There are currently several experimental vaccines that reduce the rate of virus acquisition or prevent establishment of SIV or SHIV infection in vaccinated NHPs. The NHP model allows the opportunity to fully characterize vaccine-induced immune responses in blood and tissues, and to correlate these responses with the ability to lower the risk of infection or prevent establishment of SIV or SHIV infection after mucosal route challenge. Identifying and characterizing immune correlates or mechanism(s) of protection associated with these interventions will inform the design and development of current and novel HIV vaccine candidates with improved efficacy. A correlate (or mechanism) of protection from NHP studies, if reproduced in humans, would improve prioritization of candidate vaccines for further testing in humans.
In addition, this initiative will address a gap in the strategic path towards developing a cure for HIV infection. NHP models allow the opportunity to address questions not feasible in human studies, where evaluating the viral reservoir is generally limited to measuring viral DNA and RNA in blood and lymphoid tissue samples. This initiative will 1) fund research to investigate approaches to reduce or eradicate SIV or SHIV viral reservoirs in tissues, 2) allow extensive and comparative evaluation of therapeutic interventions on the size of the viral reservoir, and 3) support studies designed to establish effective immune control of virus replication in the absence of antiviral drug treatment.
Description: The vaccine focus of this initiative aims to identify the correlates and understand the mechanism(s) of vaccine-generated protection. Accordingly, applications will be expected to propose an AIDS vaccine that has demonstrated immunogenicity and efficacy (reduction of risk or prevention of infection) in a nonhuman primate model.
The cure focus of this initiative aims to apply immunological approaches to reducing or eliminating viral reservoirs and/or establishing control of viral replication to undetectable levels.
This initiative is intended to support a collaborative group of researchers with expertise in immunology, virology, molecular biology, animal models, and other related areas.
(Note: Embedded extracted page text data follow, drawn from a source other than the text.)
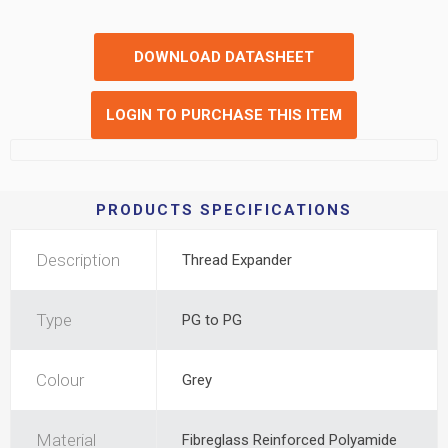
DOWNLOAD DATASHEET
LOGIN TO PURCHASE THIS ITEM
PRODUCTS SPECIFICATIONS
Description
Thread Expander
Type
PG to PG
Colour
Grey
Material
Fibreglass Reinforced Polyamide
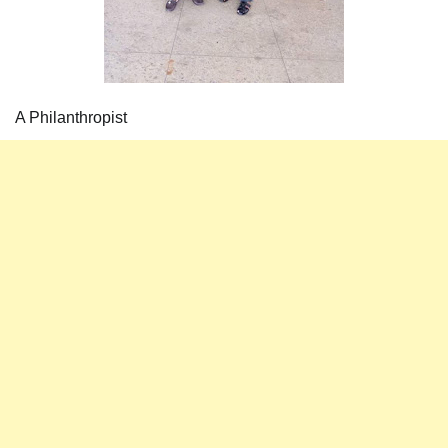
A Philanthropist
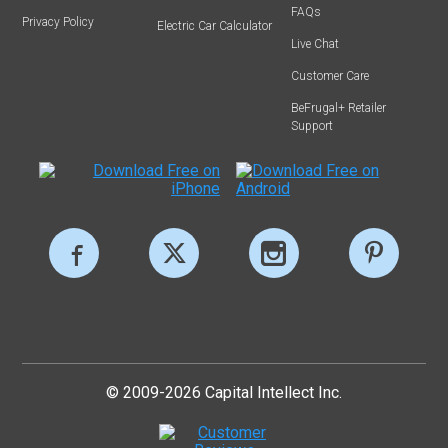
FAQs
Privacy Policy
Electric Car Calculator
Live Chat
Customer Care
BeFrugal+ Retailer
Support
© 2009-2026 Capital Intellect Inc.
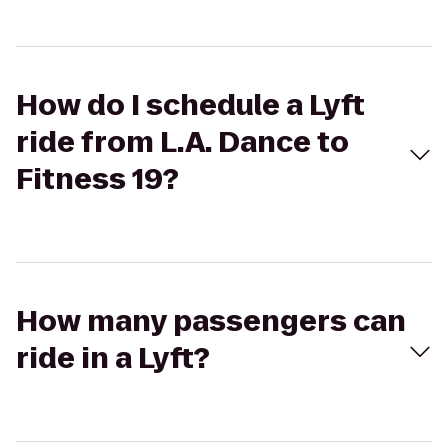
How do I schedule a Lyft
ride from L.A. Dance to
Fitness 19?
How many passengers can
ride in a Lyft?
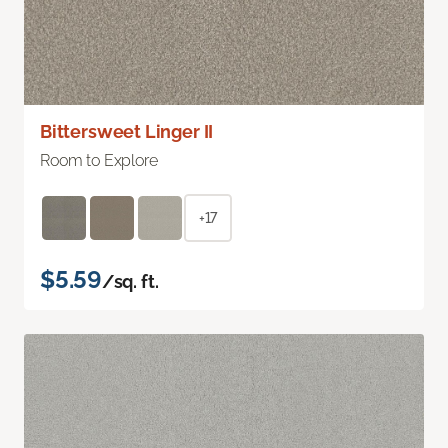
Bittersweet Linger II
Room to Explore
+17
$5.59
/sq. ft.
Applications must address both vaccine and cure foci. Each application must designate a lead investigator for vaccine and a lead investigator for cure research, as the immunological approaches may be quite different, but collaboration between investigators is expected. The initiative will emphasize the need for increased involvement of vaccine investigators in developing immunologic means of virus control or elimination. Novel vaccines or innovative approaches will be necessary to establish antiviral immune responses that can control virus replication to undetectable levels after discontinuing antiviral drugs.
The vaccine focus will use NHPs to evaluate vaccine responses and efficacy, and to identify correlates and mechanisms of vaccine efficacy.
The cure focus will use NHP to evaluate effects of innovative approaches on the reduction of viral reservoirs, as well as the characterization of immune effector functions that can result in control of virus replication in the absence of antiviral drug therapy.
Exclusions include using non-immunological approaches to achieve virus control, as these are supported by other NIAID DAIDS initiatives. Proposals to conduct human studies are not allowed. However, the use of samples from human studies supported elsewhere is encouraged, if needed for comparative purposes.